La atmósfera amplifica la anomalía
El segundo estudio, con Yifei Fan como autora principal, amplía el foco y apunta a un mecanismo de retroalimentación atmosférica. Según su análisis, el debilitamiento de la AMOC sí desencadenó la “mancha fría”, pero fue la reducción de la evaporación en esa zona —debido a las aguas más frías— lo que amplificó el enfriamiento.
Con menos vapor de agua disponible en la atmósfera, disminuye también el efecto invernadero local (el vapor de agua es un potente gas de efecto invernadero), lo que acentúa aún más el descenso térmico de la superficie marina. “Reducir el efecto invernadero, por decirlo sencillamente, retroalimenta la superficie y amplifica la anomalía fría existente”, explica Fan.
¿Qué implica esto para el clima global?
Los científicos llevan años advirtiendo que una AMOC debilitada tendría impactos severos en los patrones climáticos globales: sequías en el Sahel, huracanes más intensos en el Caribe, inviernos más duros en Europa occidental, y un aumento del nivel del mar en la costa este de EE. UU. La mancha fría sería una primera manifestación visible de ese deterioro.
Además, en 2021 un artículo en Nature Climate Change señalaba que la AMOC podría estar acercándose a un punto de no retorno, lo que marcaría un colapso abrupto del sistema. Si bien ese escenario aún está en debate, el hecho de que las observaciones coincidan cada vez más con los modelos que anticipan un debilitamiento sostenido es motivo de preocupación.

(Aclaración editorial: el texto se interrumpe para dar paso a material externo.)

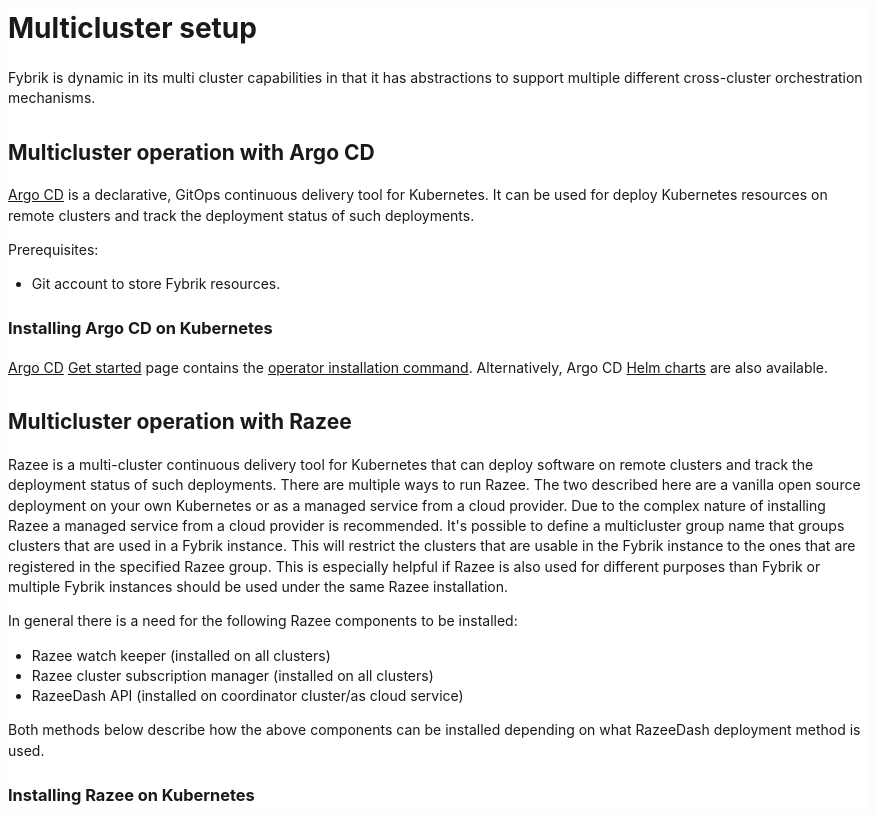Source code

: # Multicluster setup

Fybrik is dynamic in its multi cluster capabilities in that it has abstractions to support multiple
different cross-cluster orchestration mechanisms.

## Multicluster operation with Argo CD

[Argo CD](https://argo-cd.readthedocs.io/en/stable/) is a declarative, GitOps continuous delivery tool for Kubernetes.
It can be used for deploy Kubernetes resources on remote clusters and track the deployment status of such deployments.

Prerequisites:

* Git account to store Fybrik resources.

### Installing Argo CD on Kubernetes

[Argo CD](https://argo-cd.readthedocs.io/en/stable/) [Get started](https://argo-cd.readthedocs.io/en/stable/getting_started/) page
contains the [operator installation command](https://argo-cd.readthedocs.io/en/stable/getting_started/#1-install-argo-cd).
Alternatively, Argo CD [Helm charts](https://github.com/argoproj/argo-helm) are also available.

## Multicluster operation with Razee

Razee is a multi-cluster continuous delivery tool for Kubernetes that can deploy software on remote clusters and track
the deployment status of such deployments. There are multiple ways to run Razee. The two described here are a vanilla open source deployment on your
own Kubernetes or as a managed service from a cloud provider. Due to the complex nature of installing Razee a managed service from a cloud provider is
recommended. 
It's possible to define a multicluster group name that groups clusters that are used in a Fybrik instance. This will restrict the clusters that 
are usable in the Fybrik instance to the ones that are registered in the specified Razee group. This is especially helpful if Razee is also 
used for different purposes than Fybrik or multiple Fybrik instances should be used under the same Razee installation.

In general there is a need for the following Razee components to be installed:

* Razee watch keeper (installed on all clusters)
* Razee cluster subscription manager (installed on all clusters)
* RazeeDash API (installed on coordinator cluster/as cloud service)

Both methods below describe how the above components can be installed depending on what RazeeDash deployment method
is used.

### Installing Razee on Kubernetes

¿Hacia una nueva normalidad climática?
Este doble hallazgo no solo aporta claridad sobre un fenómeno desconcertante, sino que también subraya la complejidad de los sistemas de retroalimentación en el clima. Lo que comienza como una alteración en una corriente oceánica puede amplificarse a través de la atmósfera y retroalimentarse, desencadenando efectos secundarios inesperados.